Task item —
Repeat the entries below exactly and in full.

-- -- --

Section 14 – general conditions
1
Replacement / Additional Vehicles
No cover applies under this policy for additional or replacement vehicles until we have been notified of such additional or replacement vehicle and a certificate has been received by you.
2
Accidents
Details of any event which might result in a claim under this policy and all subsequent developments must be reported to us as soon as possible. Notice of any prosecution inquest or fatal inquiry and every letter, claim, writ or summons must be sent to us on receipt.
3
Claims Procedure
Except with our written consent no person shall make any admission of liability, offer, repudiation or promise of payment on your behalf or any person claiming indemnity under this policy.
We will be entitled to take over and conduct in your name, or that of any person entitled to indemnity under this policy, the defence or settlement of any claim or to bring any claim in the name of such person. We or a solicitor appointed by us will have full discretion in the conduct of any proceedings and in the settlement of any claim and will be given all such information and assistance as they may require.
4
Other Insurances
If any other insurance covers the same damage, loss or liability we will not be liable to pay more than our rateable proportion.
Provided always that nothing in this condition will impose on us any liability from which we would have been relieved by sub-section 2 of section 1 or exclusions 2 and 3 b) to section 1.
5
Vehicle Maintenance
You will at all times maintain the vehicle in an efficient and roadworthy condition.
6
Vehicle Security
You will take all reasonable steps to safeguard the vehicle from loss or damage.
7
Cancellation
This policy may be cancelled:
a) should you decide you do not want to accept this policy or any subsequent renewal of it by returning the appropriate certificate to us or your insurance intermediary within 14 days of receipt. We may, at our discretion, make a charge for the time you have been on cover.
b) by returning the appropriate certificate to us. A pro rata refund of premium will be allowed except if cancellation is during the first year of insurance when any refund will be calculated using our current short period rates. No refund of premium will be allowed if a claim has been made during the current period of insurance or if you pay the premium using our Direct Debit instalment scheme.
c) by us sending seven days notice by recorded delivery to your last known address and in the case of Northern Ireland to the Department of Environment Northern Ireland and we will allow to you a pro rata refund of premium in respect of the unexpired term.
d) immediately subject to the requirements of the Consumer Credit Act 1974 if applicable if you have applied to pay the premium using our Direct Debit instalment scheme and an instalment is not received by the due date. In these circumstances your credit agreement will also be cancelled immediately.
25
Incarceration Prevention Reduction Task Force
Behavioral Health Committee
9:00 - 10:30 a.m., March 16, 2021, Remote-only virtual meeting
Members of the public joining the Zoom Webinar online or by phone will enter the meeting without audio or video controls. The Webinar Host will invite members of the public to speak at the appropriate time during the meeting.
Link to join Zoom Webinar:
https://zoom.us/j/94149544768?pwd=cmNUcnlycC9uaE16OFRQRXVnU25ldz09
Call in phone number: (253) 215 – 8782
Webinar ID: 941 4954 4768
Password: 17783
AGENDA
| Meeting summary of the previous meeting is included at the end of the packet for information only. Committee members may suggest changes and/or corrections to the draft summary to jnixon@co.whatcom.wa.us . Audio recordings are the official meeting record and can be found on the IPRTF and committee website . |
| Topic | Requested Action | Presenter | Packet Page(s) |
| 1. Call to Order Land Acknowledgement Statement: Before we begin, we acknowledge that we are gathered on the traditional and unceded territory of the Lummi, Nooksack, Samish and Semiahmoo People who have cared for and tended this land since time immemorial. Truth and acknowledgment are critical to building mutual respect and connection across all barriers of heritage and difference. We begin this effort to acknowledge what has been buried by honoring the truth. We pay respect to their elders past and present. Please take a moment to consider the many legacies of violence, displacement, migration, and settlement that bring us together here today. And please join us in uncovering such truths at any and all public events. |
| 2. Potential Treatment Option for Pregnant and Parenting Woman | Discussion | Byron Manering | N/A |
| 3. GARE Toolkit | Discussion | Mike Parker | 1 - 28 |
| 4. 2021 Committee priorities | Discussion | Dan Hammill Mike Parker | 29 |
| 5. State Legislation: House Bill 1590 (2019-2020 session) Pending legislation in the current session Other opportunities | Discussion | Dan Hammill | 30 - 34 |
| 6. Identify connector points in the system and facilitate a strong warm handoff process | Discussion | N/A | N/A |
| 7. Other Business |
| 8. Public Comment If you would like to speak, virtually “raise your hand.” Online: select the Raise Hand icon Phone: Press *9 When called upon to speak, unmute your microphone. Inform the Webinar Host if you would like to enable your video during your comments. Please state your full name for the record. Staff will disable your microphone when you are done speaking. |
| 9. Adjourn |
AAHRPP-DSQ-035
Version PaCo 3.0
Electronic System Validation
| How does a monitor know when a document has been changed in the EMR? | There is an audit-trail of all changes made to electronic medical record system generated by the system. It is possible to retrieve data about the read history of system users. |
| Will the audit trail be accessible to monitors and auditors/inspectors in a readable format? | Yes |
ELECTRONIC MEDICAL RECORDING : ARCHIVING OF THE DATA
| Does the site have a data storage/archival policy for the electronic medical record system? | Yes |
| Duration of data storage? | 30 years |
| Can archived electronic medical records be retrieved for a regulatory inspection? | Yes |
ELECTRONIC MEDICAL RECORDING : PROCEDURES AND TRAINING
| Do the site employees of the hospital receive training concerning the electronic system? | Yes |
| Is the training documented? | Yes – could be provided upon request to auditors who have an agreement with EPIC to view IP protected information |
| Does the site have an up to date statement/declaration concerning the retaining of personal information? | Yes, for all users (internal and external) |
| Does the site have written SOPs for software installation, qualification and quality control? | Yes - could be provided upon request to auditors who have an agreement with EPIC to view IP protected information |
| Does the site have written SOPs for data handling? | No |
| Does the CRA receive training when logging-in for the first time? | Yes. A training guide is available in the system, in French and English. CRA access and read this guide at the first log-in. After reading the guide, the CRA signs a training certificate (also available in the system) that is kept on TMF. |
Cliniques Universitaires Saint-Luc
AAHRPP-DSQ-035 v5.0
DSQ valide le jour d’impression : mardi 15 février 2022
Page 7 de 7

-- -- --

Task solution —
Section 14 – general conditions
1
Replacement / Additional Vehicles
No cover applies under this policy for additional or replacement vehicles until we have been notified of such additional or replacement vehicle and a certificate has been received by you.
2
Accidents
Details of any event which might result in a claim under this policy and all subsequent developments must be reported to us as soon as possible. Notice of any prosecution inquest or fatal inquiry and every letter, claim, writ or summons must be sent to us on receipt.
3
Claims Procedure
Except with our written consent no person shall make any admission of liability, offer, repudiation or promise of payment on your behalf or any person claiming indemnity under this policy.
We will be entitled to take over and conduct in your name, or that of any person entitled to indemnity under this policy, the defence or settlement of any claim or to bring any claim in the name of such person. We or a solicitor appointed by us will have full discretion in the conduct of any proceedings and in the settlement of any claim and will be given all such information and assistance as they may require.
4
Other Insurances
If any other insurance covers the same damage, loss or liability we will not be liable to pay more than our rateable proportion.
Provided always that nothing in this condition will impose on us any liability from which we would have been relieved by sub-section 2 of section 1 or exclusions 2 and 3 b) to section 1.
5
Vehicle Maintenance
You will at all times maintain the vehicle in an efficient and roadworthy condition.
6
Vehicle Security
You will take all reasonable steps to safeguard the vehicle from loss or damage.
7
Cancellation
This policy may be cancelled:
a) should you decide you do not want to accept this policy or any subsequent renewal of it by returning the appropriate certificate to us or your insurance intermediary within 14 days of receipt. We may, at our discretion, make a charge for the time you have been on cover.
b) by returning the appropriate certificate to us. A pro rata refund of premium will be allowed except if cancellation is during the first year of insurance when any refund will be calculated using our current short period rates. No refund of premium will be allowed if a claim has been made during the current period of insurance or if you pay the premium using our Direct Debit instalment scheme.
c) by us sending seven days notice by recorded delivery to your last known address and in the case of Northern Ireland to the Department of Environment Northern Ireland and we will allow to you a pro rata refund of premium in respect of the unexpired term.
d) immediately subject to the requirements of the Consumer Credit Act 1974 if applicable if you have applied to pay the premium using our Direct Debit instalment scheme and an instalment is not received by the due date. In these circumstances your credit agreement will also be cancelled immediately.
25
Incarceration Prevention Reduction Task Force
Behavioral Health Committee
9:00 - 10:30 a.m., March 16, 2021, Remote-only virtual meeting
Members of the public joining the Zoom Webinar online or by phone will enter the meeting without audio or video controls. The Webinar Host will invite members of the public to speak at the appropriate time during the meeting.
Link to join Zoom Webinar:
https://zoom.us/j/94149544768?pwd=cmNUcnlycC9uaE16OFRQRXVnU25ldz09
Call in phone number: (253) 215 – 8782
Webinar ID: 941 4954 4768
Password: 17783
AGENDA
| Meeting summary of the previous meeting is included at the end of the packet for information only. Committee members may suggest changes and/or corrections to the draft summary to jnixon@co.whatcom.wa.us . Audio recordings are the official meeting record and can be found on the IPRTF and committee website . |
| Topic | Requested Action | Presenter | Packet Page(s) |
| 1. Call to Order Land Acknowledgement Statement: Before we begin, we acknowledge that we are gathered on the traditional and unceded territory of the Lummi, Nooksack, Samish and Semiahmoo People who have cared for and tended this land since time immemorial. Truth and acknowledgment are critical to building mutual respect and connection across all barriers of heritage and difference. We begin this effort to acknowledge what has been buried by honoring the truth. We pay respect to their elders past and present. Please take a moment to consider the many legacies of violence, displacement, migration, and settlement that bring us together here today. And please join us in uncovering such truths at any and all public events. |
| 2. Potential Treatment Option for Pregnant and Parenting Woman | Discussion | Byron Manering | N/A |
| 3. GARE Toolkit | Discussion | Mike Parker | 1 - 28 |
| 4. 2021 Committee priorities | Discussion | Dan Hammill Mike Parker | 29 |
| 5. State Legislation: House Bill 1590 (2019-2020 session) Pending legislation in the current session Other opportunities | Discussion | Dan Hammill | 30 - 34 |
| 6. Identify connector points in the system and facilitate a strong warm handoff process | Discussion | N/A | N/A |
| 7. Other Business |
| 8. Public Comment If you would like to speak, virtually “raise your hand.” Online: select the Raise Hand icon Phone: Press *9 When called upon to speak, unmute your microphone. Inform the Webinar Host if you would like to enable your video during your comments. Please state your full name for the record. Staff will disable your microphone when you are done speaking. |
| 9. Adjourn |
AAHRPP-DSQ-035
Version PaCo 3.0
Electronic System Validation
| How does a monitor know when a document has been changed in the EMR? | There is an audit-trail of all changes made to electronic medical record system generated by the system. It is possible to retrieve data about the read history of system users. |
| Will the audit trail be accessible to monitors and auditors/inspectors in a readable format? | Yes |
ELECTRONIC MEDICAL RECORDING : ARCHIVING OF THE DATA
| Does the site have a data storage/archival policy for the electronic medical record system? | Yes |
| Duration of data storage? | 30 years |
| Can archived electronic medical records be retrieved for a regulatory inspection? | Yes |
ELECTRONIC MEDICAL RECORDING : PROCEDURES AND TRAINING
| Do the site employees of the hospital receive training concerning the electronic system? | Yes |
| Is the training documented? | Yes – could be provided upon request to auditors who have an agreement with EPIC to view IP protected information |
| Does the site have an up to date statement/declaration concerning the retaining of personal information? | Yes, for all users (internal and external) |
| Does the site have written SOPs for software installation, qualification and quality control? | Yes - could be provided upon request to auditors who have an agreement with EPIC to view IP protected information |
| Does the site have written SOPs for data handling? | No |
| Does the CRA receive training when logging-in for the first time? | Yes. A training guide is available in the system, in French and English. CRA access and read this guide at the first log-in. After reading the guide, the CRA signs a training certificate (also available in the system) that is kept on TMF. |
Cliniques Universitaires Saint-Luc
AAHRPP-DSQ-035 v5.0
DSQ valide le jour d’impression : mardi 15 février 2022
Page 7 de 7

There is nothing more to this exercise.